Revisiting the topic of changes over the past 5 months, again I find it really interesting to watch the changes take place in each child. Sometimes it’s a growth spurt, other times its a change in personality and sometimes it’s a change in drive. For example when we first got here all the volunteers and the teachers were having a problem with one kid who came from INFHA about a year ago. He was terrible. And about 3 weeks ago he walked up shyly to me after prayer circle and gave me the quickest hug in the world and said goodnight. I think my jaw hit the ground. This was a kid who had called me every bad word in my Spanish/English dictionary and then some, this was the kid who wouldn’t listen to anybody and tried to fight everybody. And then I thought about it and realized that over the past few months there had been less incidents. He was paying attention more in school, he wasn’t being as disrespectful and now he was hugging me (even briefly.) And I just smiled because something finally reached him. He still isn’t perfect but he’s begin to grow and for that I am thankful. It seems like time has begun to heal the wounds of his past and he might never be a textbook “good” child. But he is improving and that is encouraging to see.

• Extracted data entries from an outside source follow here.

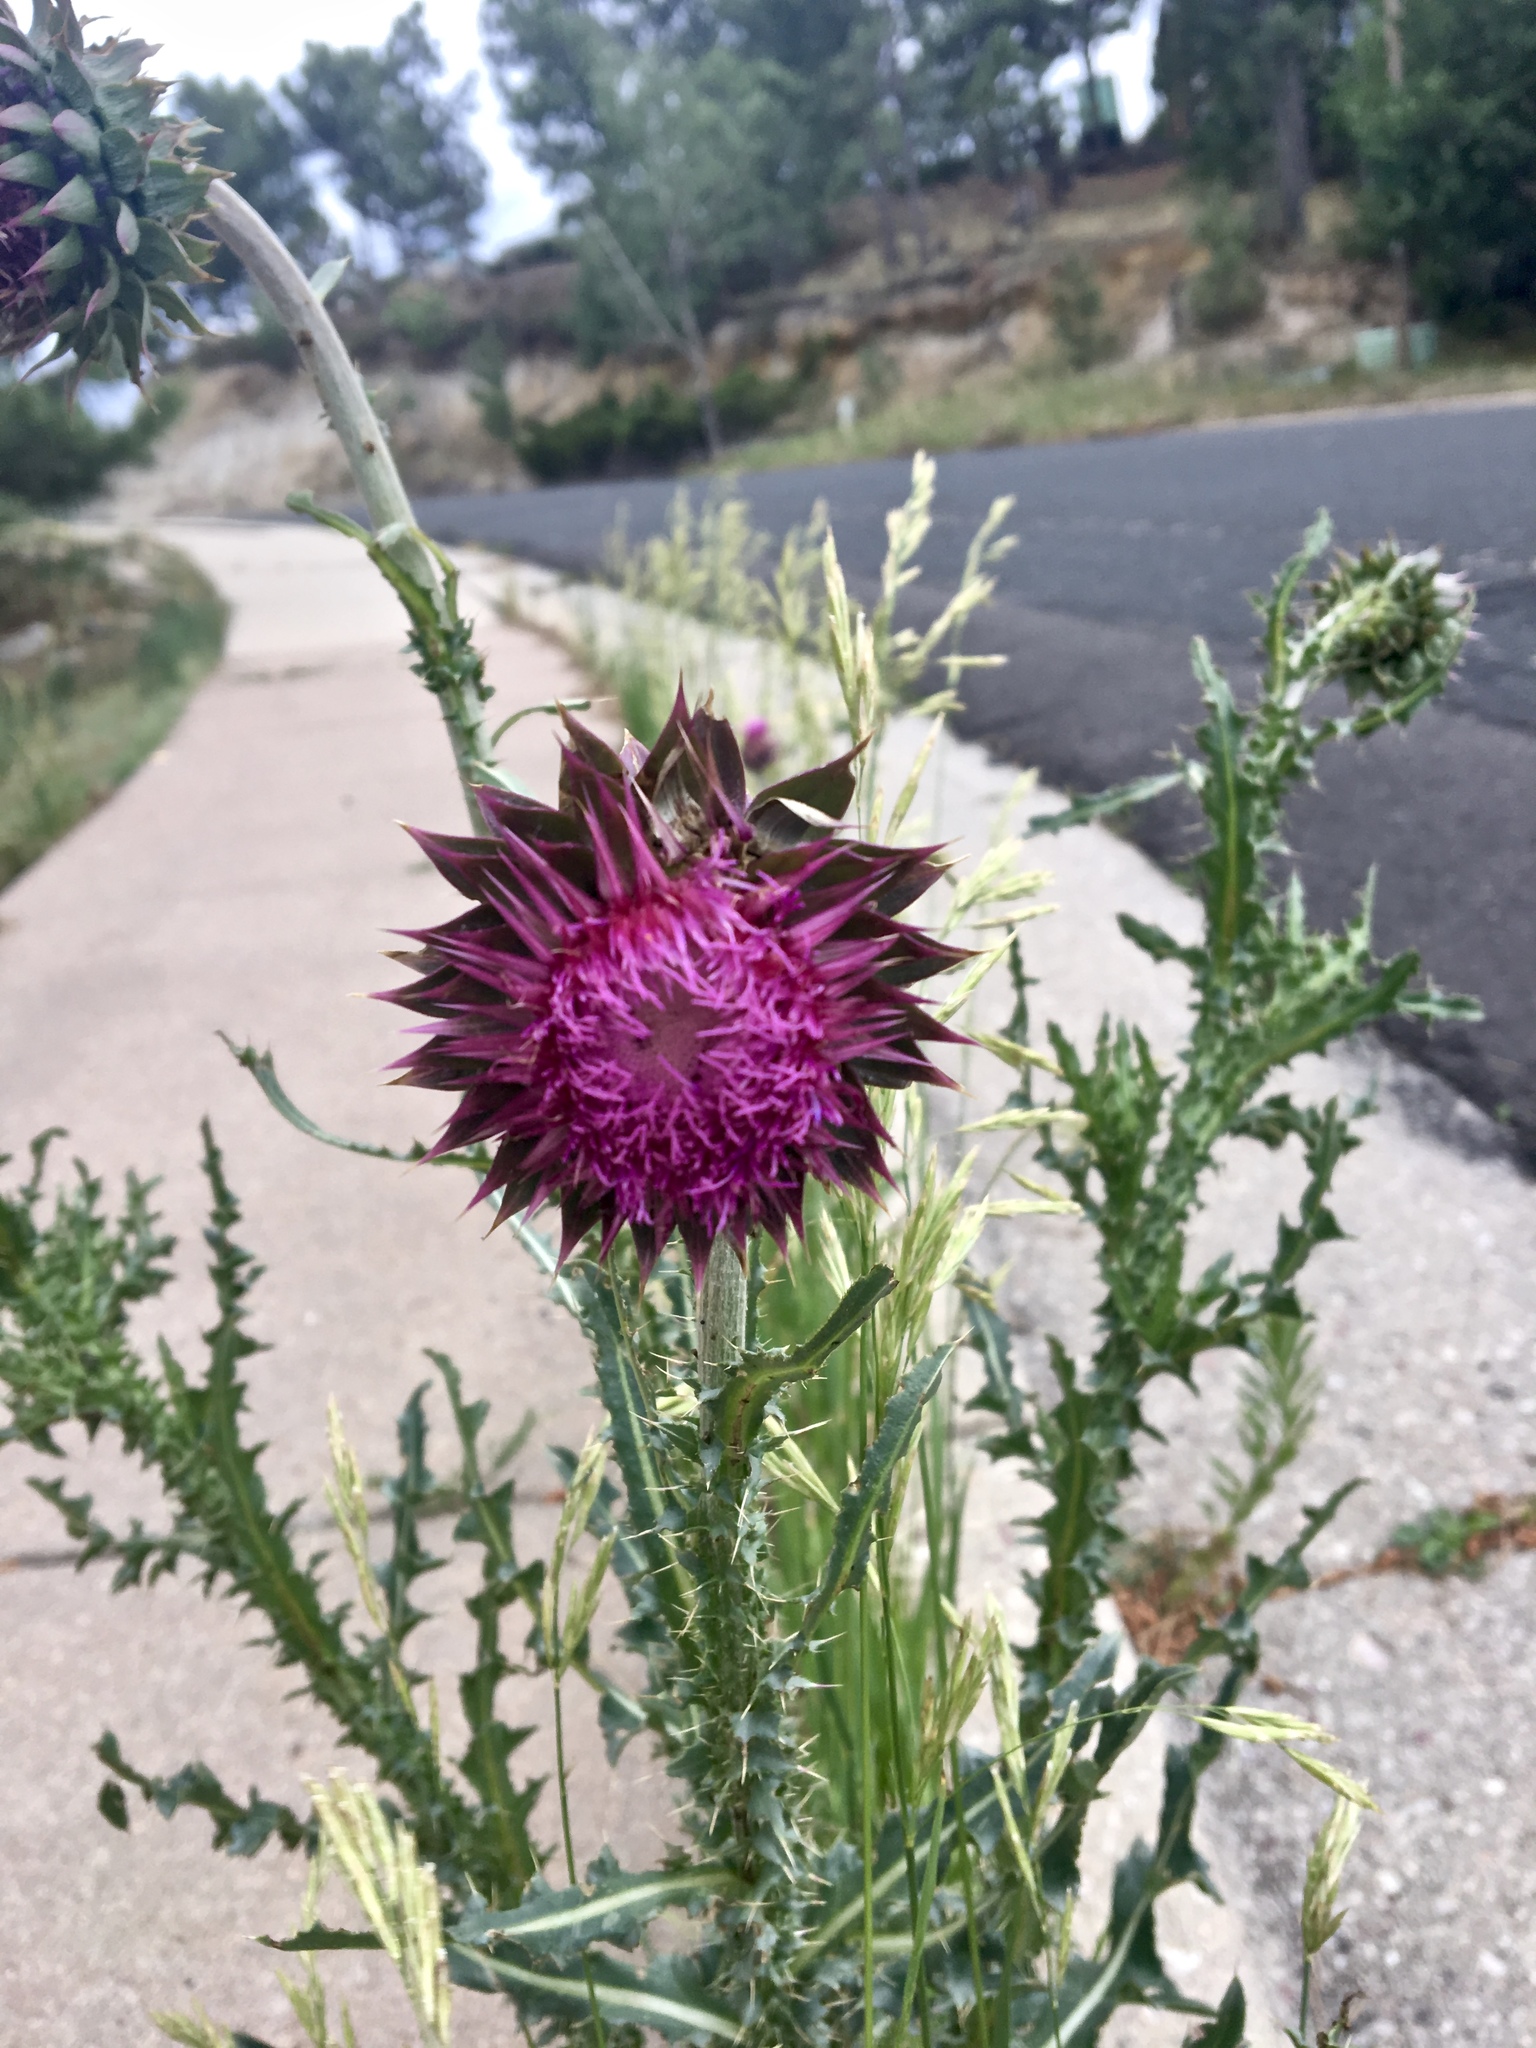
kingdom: Plantae
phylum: Tracheophyta
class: Magnoliopsida
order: Asterales
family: Asteraceae
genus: Carduus
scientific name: Carduus nutans
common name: Musk thistle
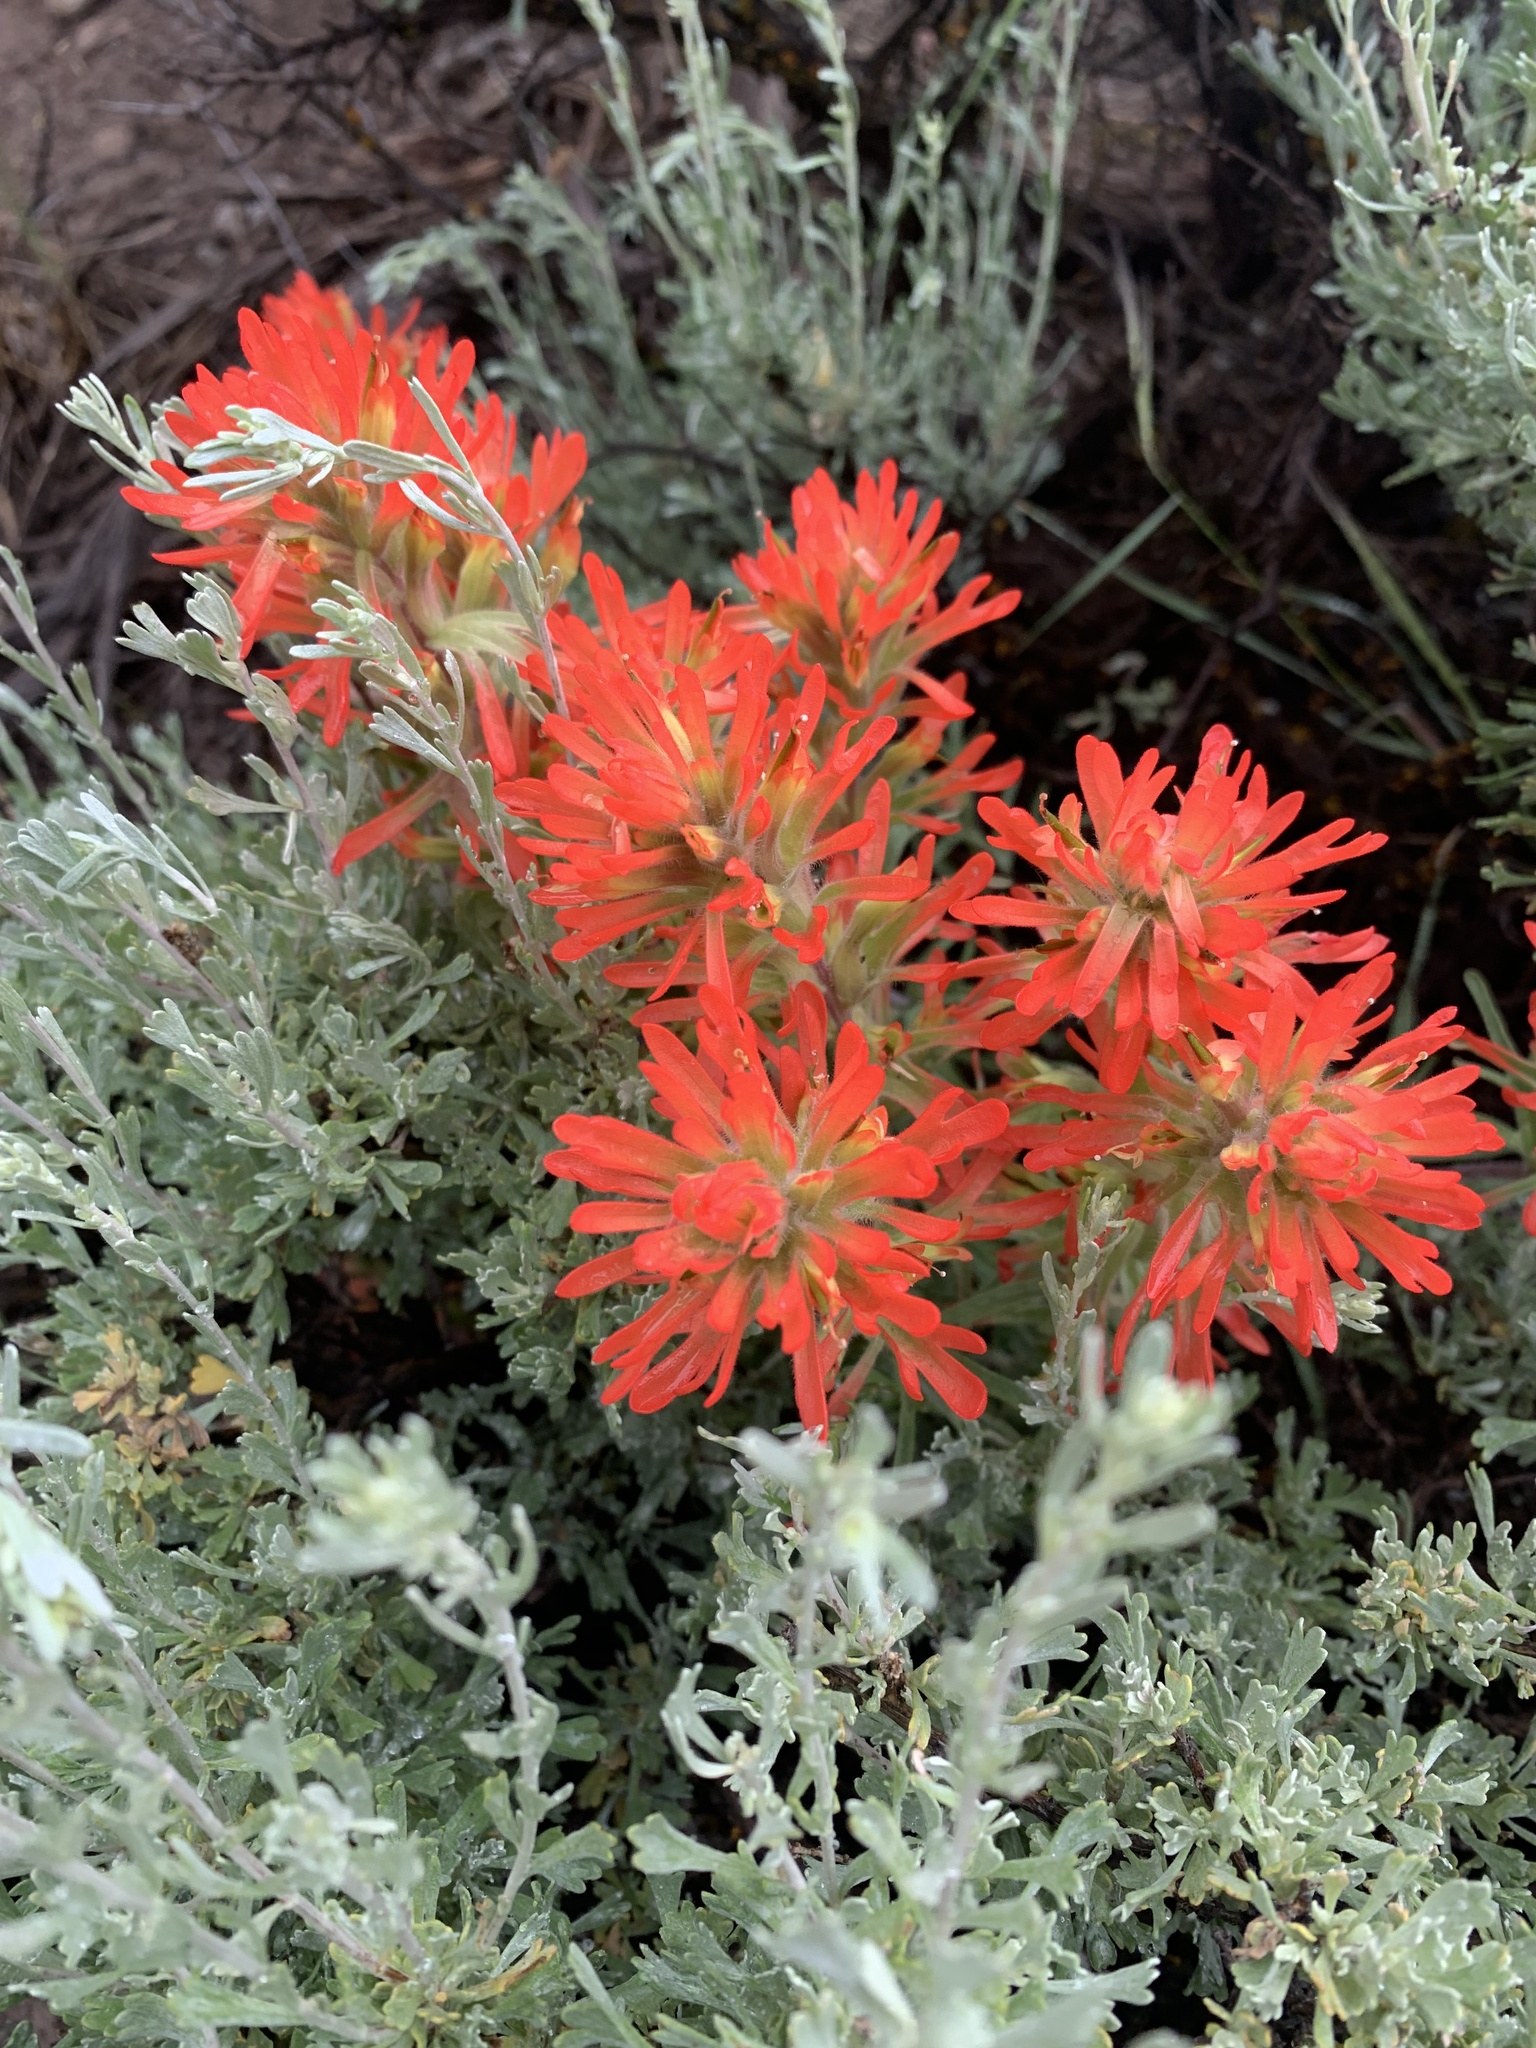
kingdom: Plantae
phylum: Tracheophyta
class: Magnoliopsida
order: Lamiales
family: Orobanchaceae
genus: Castilleja
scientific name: Castilleja chromosa
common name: Desert paintbrush
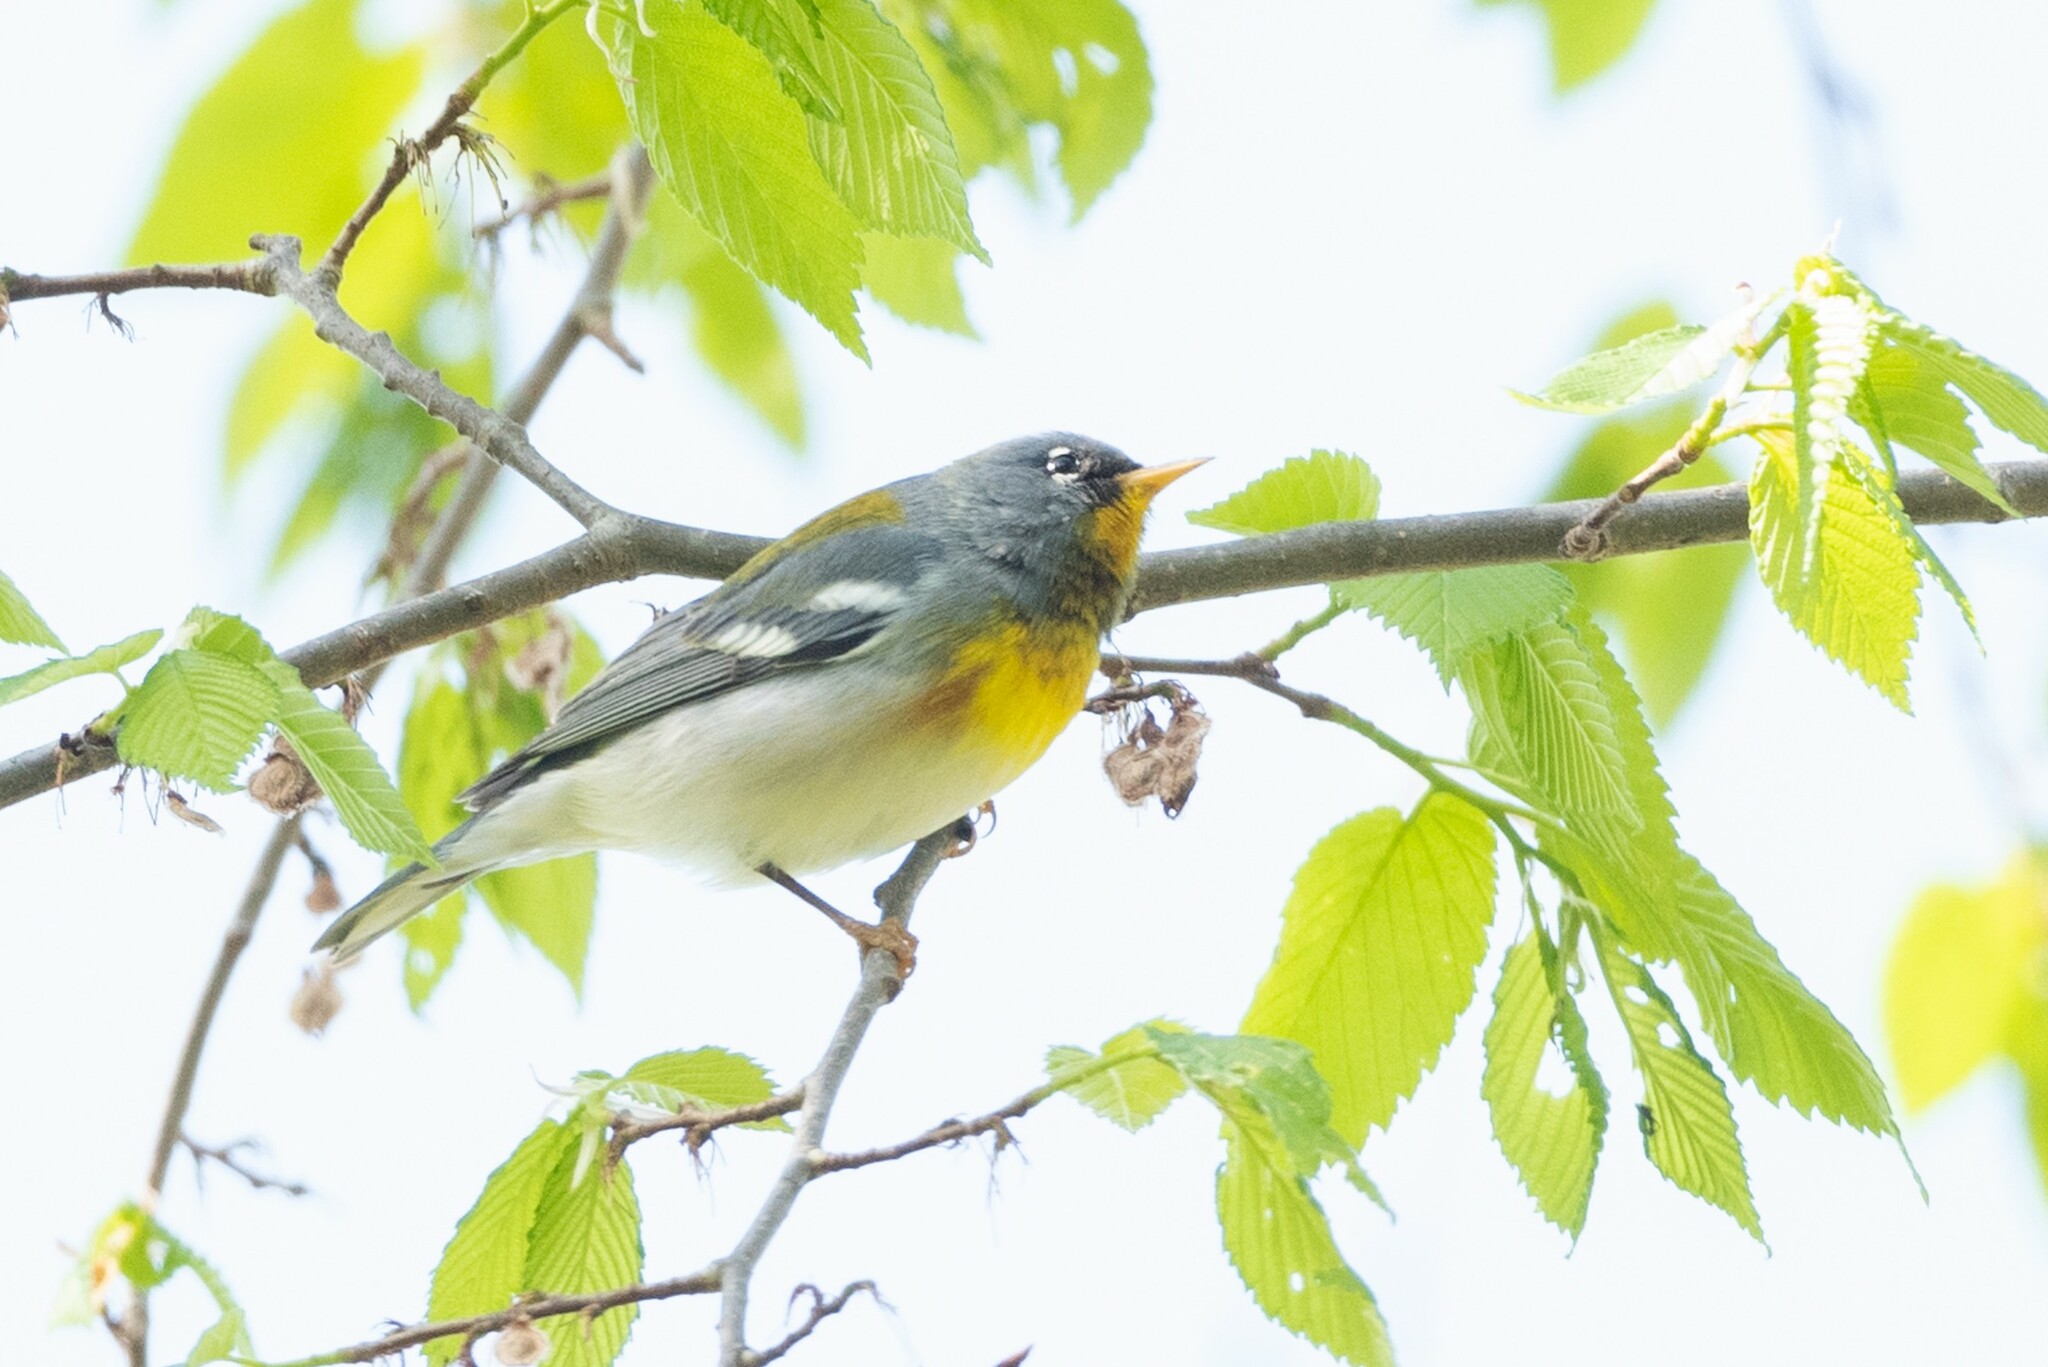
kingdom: Animalia
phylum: Chordata
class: Aves
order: Passeriformes
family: Parulidae
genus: Setophaga
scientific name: Setophaga americana
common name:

There has been more than a few times where I’ve thought or said to another volunteer in private that I haven’t liked a kid. I loved them, but they drove me nuts because they push my buttons the wrong way, or I just didn’t know how to respond to them. But some of those same kids have grown to be my favorites. I have watched them change as individuals, in how they deal with others and I love them. And I think that makes the difference for them, even when they drive everyone NUTS, we still love them. And even if we need space we always come back to them and try again. We try to be as nice as possible while still letting them know what behavior is right and what behavior isn’t right. They need that, they need that attention and to be shown that they are worth the effort…because they are worth it and because they deserve it.